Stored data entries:
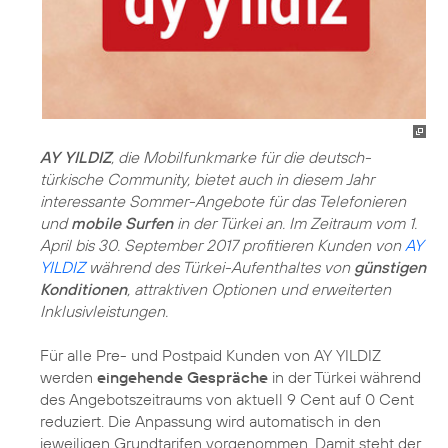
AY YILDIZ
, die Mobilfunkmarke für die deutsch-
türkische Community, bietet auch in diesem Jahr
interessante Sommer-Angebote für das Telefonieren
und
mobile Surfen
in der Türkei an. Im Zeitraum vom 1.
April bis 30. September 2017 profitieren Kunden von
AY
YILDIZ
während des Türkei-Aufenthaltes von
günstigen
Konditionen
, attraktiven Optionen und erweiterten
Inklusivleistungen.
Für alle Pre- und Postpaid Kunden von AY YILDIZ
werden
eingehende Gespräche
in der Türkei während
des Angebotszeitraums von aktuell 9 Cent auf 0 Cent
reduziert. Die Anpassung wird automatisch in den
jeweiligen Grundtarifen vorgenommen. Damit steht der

* * *

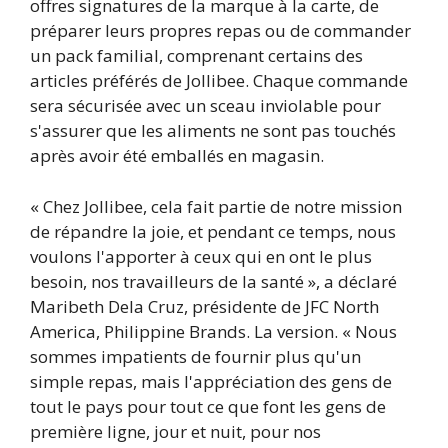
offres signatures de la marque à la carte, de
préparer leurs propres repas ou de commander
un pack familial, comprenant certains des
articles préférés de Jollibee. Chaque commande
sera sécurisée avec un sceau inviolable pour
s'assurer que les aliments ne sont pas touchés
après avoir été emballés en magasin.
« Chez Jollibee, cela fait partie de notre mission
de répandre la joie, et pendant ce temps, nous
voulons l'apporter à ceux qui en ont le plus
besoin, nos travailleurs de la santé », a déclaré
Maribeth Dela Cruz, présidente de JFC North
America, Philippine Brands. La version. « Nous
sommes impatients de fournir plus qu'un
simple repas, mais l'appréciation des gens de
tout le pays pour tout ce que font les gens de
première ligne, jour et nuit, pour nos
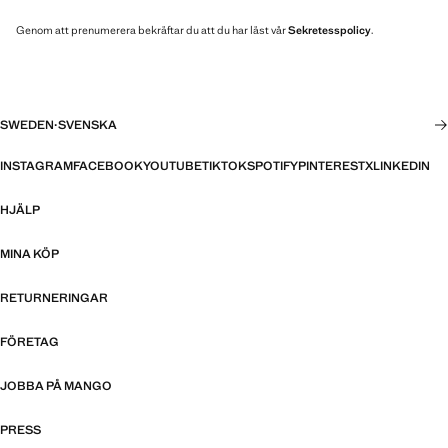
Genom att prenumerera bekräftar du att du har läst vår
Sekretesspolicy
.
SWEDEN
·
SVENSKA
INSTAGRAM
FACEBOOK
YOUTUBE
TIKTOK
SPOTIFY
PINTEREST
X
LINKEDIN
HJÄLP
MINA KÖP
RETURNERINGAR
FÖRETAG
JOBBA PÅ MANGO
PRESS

*Work task*:
Taking the records above, retype every line from the one with "während des Türkei-Aufenthaltes von" down to the one with "jeweiligen Grundtarifen vorgenommen.", exactly and with nothing else.

*Answer section*:
während des Türkei-Aufenthaltes von
günstigen
Konditionen
, attraktiven Optionen und erweiterten
Inklusivleistungen.
Für alle Pre- und Postpaid Kunden von AY YILDIZ
werden
eingehende Gespräche
in der Türkei während
des Angebotszeitraums von aktuell 9 Cent auf 0 Cent
reduziert. Die Anpassung wird automatisch in den
jeweiligen Grundtarifen vorgenommen. Damit steht der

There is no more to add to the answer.